I’m trying to set up a service. It has a main server and two sidecars. I have a problem when starting the service from the cold start (upscaling from 0 instances). autoscaling.knative.dev/maxScale is set to 1.
When cloud run receives multiple requests simultaneously it starts initializing the service. First it initializes the 1st instance. Then a few seconds later it starts the 2nd instance while the 1st one is still initializing. Then it kills the 1st instance and creates the 3rd instance. Finally, I get only the 2nd instance and it will receive the remaining requests.
The behavior can vary, but it very often it ends up creating and killing multiple instances until only one is left.
It could also start an instance and then immediately stop the instance after a successful startupProbe.

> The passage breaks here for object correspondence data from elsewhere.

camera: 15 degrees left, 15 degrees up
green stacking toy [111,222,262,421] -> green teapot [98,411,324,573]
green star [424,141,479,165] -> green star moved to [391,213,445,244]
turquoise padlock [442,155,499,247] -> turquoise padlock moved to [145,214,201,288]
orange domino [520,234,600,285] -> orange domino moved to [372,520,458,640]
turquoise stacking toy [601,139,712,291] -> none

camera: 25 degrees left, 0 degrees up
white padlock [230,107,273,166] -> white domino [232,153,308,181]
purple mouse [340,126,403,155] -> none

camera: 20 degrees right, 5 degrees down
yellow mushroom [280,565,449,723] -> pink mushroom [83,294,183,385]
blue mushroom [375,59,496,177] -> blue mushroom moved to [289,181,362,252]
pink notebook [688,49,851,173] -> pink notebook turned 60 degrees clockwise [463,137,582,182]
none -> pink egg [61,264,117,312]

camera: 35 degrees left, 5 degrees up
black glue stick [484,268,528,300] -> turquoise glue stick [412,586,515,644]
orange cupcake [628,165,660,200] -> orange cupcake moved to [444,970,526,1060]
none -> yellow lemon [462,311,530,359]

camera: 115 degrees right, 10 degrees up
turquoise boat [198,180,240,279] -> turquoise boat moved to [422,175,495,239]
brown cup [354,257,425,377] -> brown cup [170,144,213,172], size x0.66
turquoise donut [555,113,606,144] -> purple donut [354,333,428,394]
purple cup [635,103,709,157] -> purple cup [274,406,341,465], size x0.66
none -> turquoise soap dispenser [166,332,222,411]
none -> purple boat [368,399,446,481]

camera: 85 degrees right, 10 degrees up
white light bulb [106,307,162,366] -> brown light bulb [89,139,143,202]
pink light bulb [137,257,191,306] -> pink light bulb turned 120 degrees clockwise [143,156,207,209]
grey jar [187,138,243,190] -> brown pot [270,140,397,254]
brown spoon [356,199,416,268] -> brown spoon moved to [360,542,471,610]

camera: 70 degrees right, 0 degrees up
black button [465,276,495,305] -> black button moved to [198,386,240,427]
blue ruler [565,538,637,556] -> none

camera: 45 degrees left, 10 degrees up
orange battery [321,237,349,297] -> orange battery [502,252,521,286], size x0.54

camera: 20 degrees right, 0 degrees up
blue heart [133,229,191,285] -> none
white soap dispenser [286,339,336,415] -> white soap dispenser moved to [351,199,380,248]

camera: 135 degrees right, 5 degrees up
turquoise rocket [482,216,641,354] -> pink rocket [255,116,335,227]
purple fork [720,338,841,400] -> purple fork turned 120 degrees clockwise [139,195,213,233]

It sounds like you’re facing issues with Cloud Run’s instance scaling and initialization behavior. If your Cloud Run service is creating and killing multiple instances despite setting ‘maxScale’ to 1 and your resource usage being low, there are several aspects you should consider:
Review Cloud Run’s Scaling Behavior:Cloud Run scales based on incoming traffic. When traffic spikes or requests arrive simultaneously, it could lead to spinning up additional instances to handle the load, even if maxScale is set to 1. Ensure that there isn’t a spike in traffic that is triggering Cloud Run to scale out prematurely. Check this using gcloud:
gcloud run services update SERVICE_NAME --concurrency 1
Verify Concurrency Setting: Cloud Run handles concurrency and cold starts dynamically. During cold starts, if the service receives multiple requests while scaling up, Cloud Run might create multiple instances to handle the requests. Once the service stabilizes, Cloud Run should scale back to the maxScale value. Ensure that the concurrency setting is set to 1 to make sure each instance handles only one request at a time. Run this using gcloud:
gcloud run services update SERVICE_NAME --concurrency 1
Resource Allocation: If your service’s initialization time is significant, Cloud Run may initiate additional instances to handle incoming requests while waiting for the first instance to be ready. Resource allocation and initialization time can impact scaling. Run this using gcloud:
gcloud run services update SERVICE_NAME --memory SIZE
Check Logs and Monitor Initialization: Use the Logs Explorer in Google Cloud Console to monitor the exact sequence of events when instances are created and killed. Look for any errors or patterns that might indicate why an instance is being terminated. Check this using gcloud:
gcloud logging read "resource.type=cloud_run_revision AND resource.labels.service_name=SERVICE_NAME" --project PROJECT-ID --limit 10
If you’ve tried the above steps and the issue persists, this might be an edge case or a bug with Cloud Run’s scaling algorithm. In this case, contacting Google Cloud support with detailed logs and your configuration might be necessary.